● **Work order**
In the entries below, find the line with "root of tail: (1567, 307)", then set it down exactly along with each line after it to the end, skipping any pictures.

● **Dataset content**
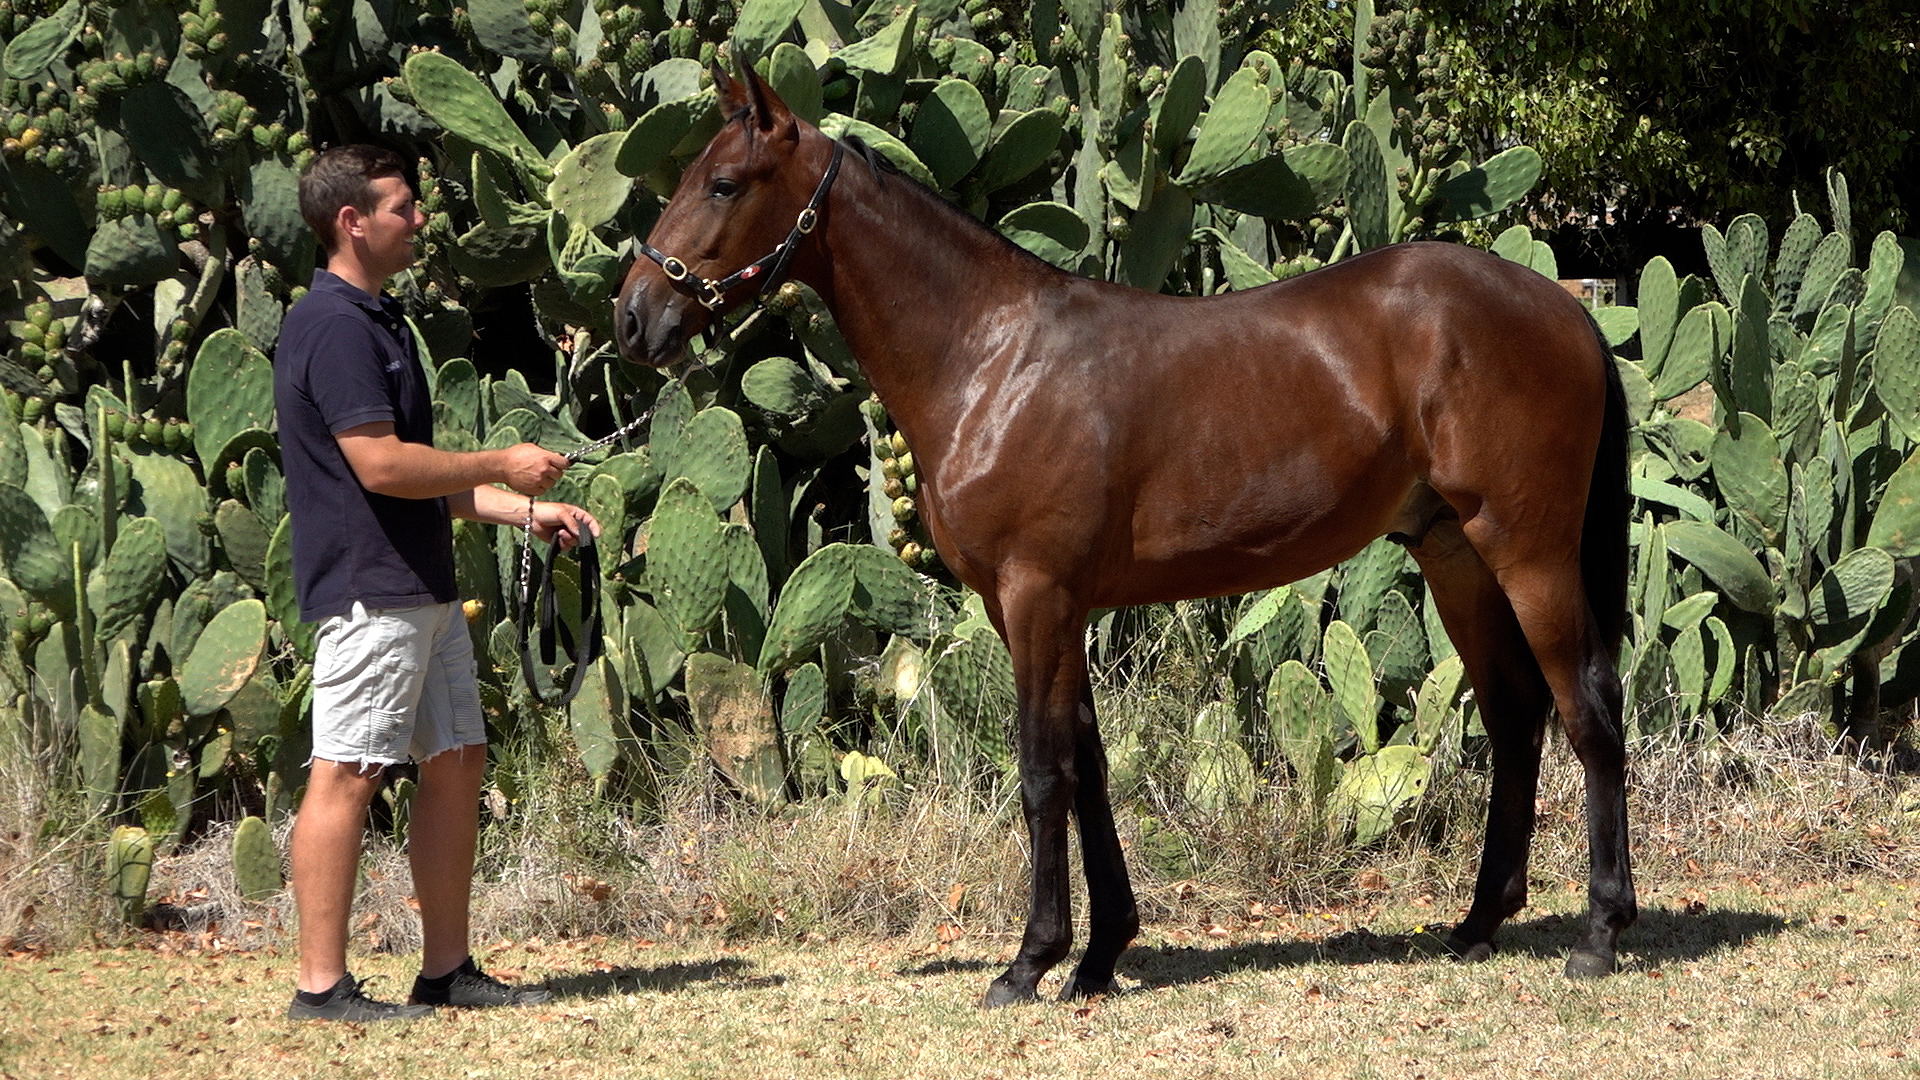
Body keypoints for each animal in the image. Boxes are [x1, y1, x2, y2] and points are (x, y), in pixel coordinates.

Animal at [615, 66, 1635, 1006]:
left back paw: (1599, 931)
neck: (990, 355)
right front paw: (1100, 954)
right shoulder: (1049, 606)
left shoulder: (1036, 596)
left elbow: (1041, 771)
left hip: (1528, 551)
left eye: (723, 183)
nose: (634, 316)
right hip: (1454, 553)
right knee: (1514, 715)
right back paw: (1478, 921)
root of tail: (1567, 307)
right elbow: (1090, 767)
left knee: (1587, 708)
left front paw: (1029, 962)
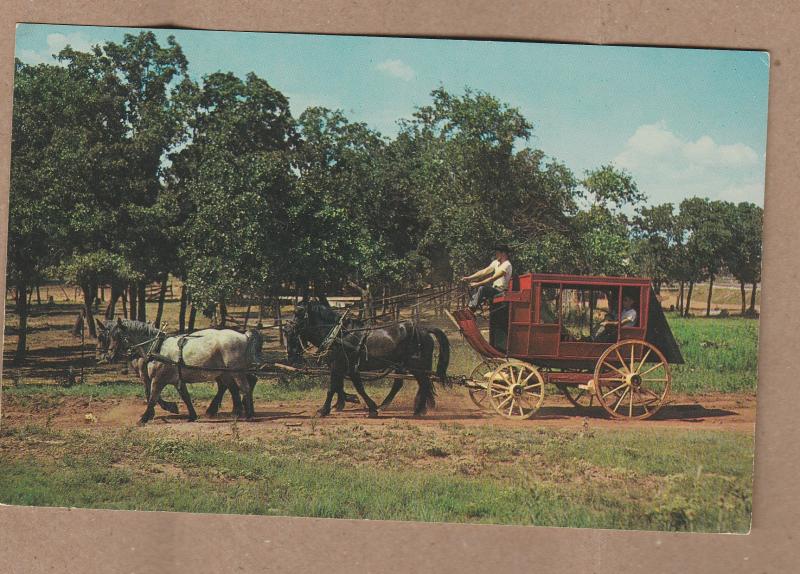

● **Answer to the exercise**
root of tail: (1567, 307)
right elbow: (1090, 767)
left knee: (1587, 708)
left front paw: (1029, 962)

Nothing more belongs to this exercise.